ASSIGNED TASK:
Show every line below where "APERTURE" can be found.

SUPPLIED INFORMATION:
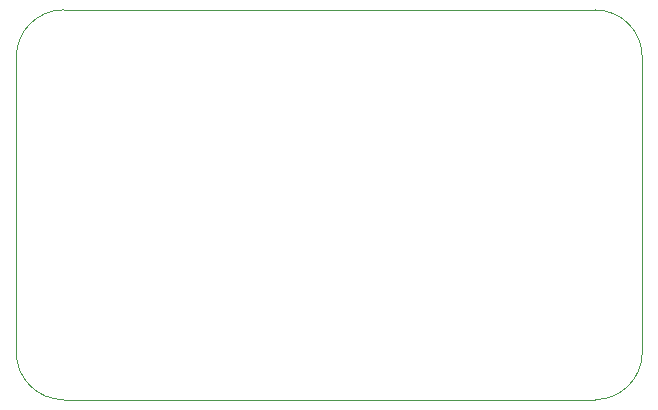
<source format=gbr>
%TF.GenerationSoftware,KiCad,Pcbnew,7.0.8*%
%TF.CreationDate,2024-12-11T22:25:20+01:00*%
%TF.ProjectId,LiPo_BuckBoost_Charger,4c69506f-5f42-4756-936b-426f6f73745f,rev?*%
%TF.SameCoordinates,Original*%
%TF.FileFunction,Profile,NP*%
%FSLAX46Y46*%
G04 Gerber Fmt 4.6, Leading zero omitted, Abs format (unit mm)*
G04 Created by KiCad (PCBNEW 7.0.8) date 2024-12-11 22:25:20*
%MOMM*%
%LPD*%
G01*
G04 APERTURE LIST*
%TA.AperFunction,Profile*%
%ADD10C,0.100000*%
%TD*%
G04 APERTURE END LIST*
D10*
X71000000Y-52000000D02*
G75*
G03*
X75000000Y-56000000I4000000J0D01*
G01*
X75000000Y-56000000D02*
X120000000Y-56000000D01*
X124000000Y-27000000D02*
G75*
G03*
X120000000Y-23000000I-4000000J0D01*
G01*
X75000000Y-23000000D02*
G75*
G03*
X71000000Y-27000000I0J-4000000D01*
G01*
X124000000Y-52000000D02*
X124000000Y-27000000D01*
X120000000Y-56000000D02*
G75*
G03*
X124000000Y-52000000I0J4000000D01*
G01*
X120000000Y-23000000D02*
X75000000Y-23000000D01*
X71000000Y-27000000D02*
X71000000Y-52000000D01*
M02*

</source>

SOLUTION FOR THIS PROBLEM:
G04 APERTURE LIST*
G04 APERTURE END LIST*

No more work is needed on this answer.